(Data records)
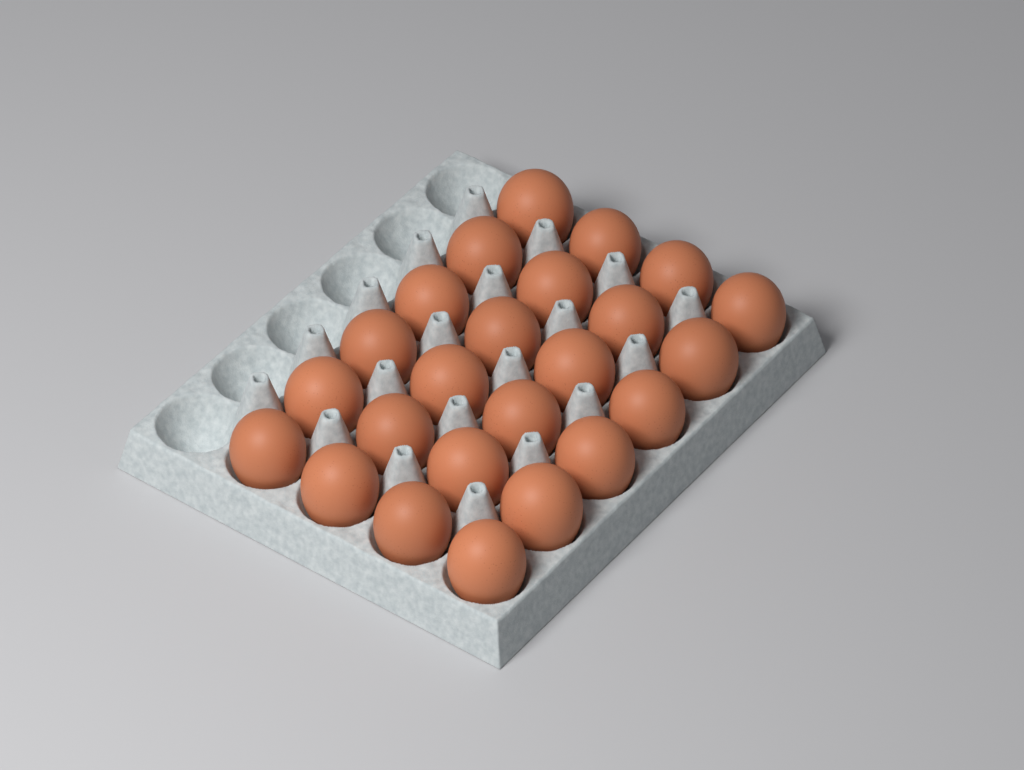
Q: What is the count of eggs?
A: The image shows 24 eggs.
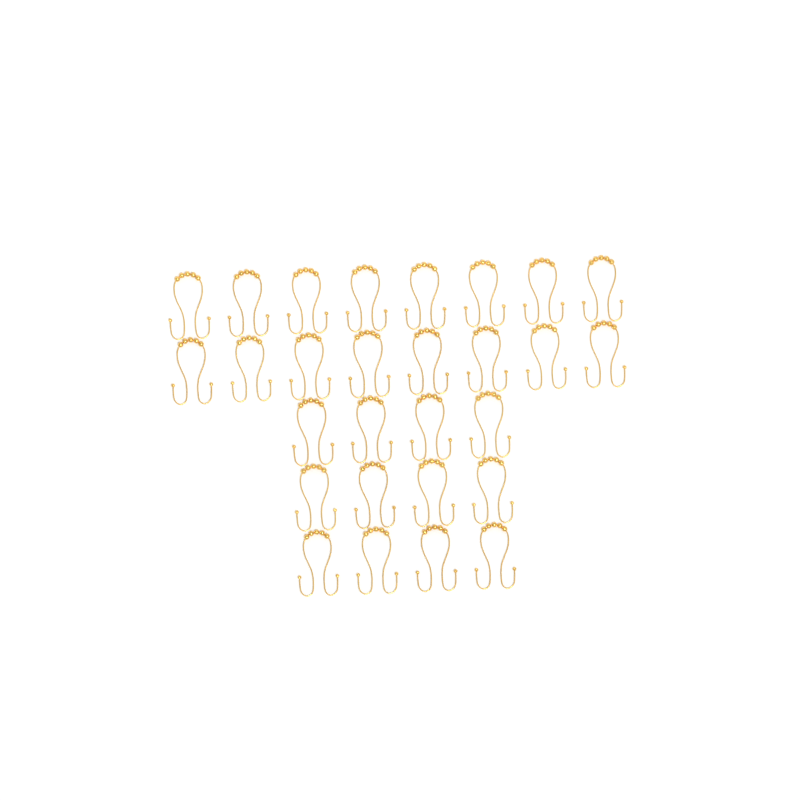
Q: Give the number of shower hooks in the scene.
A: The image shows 28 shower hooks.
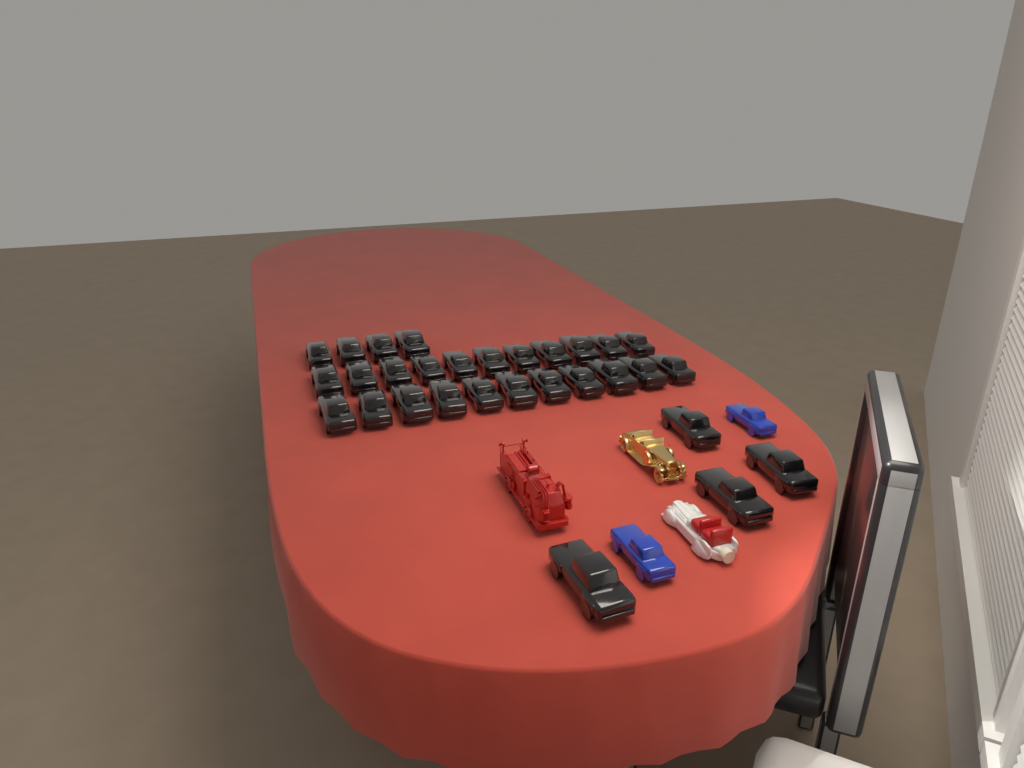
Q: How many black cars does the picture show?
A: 30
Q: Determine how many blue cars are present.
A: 2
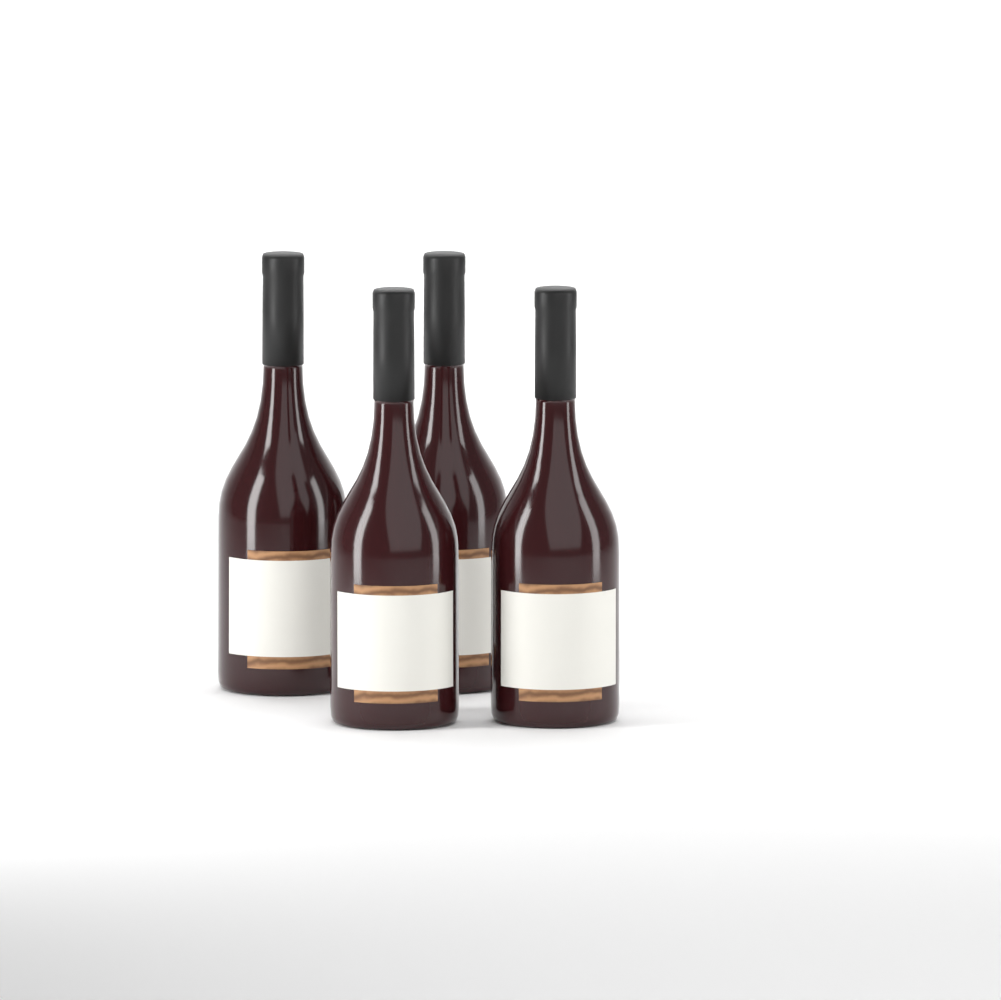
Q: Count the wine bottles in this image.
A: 4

- _PROMPT_: Please copy out every one of the lines above word for word, but leave out the pictures.

- _OUTPUT OF THE TASK_:
Q: What is the count of eggs?
A: The image shows 24 eggs.
Q: Give the number of shower hooks in the scene.
A: The image shows 28 shower hooks.
Q: How many black cars does the picture show?
A: 30
Q: Determine how many blue cars are present.
A: 2
Q: Count the wine bottles in this image.
A: 4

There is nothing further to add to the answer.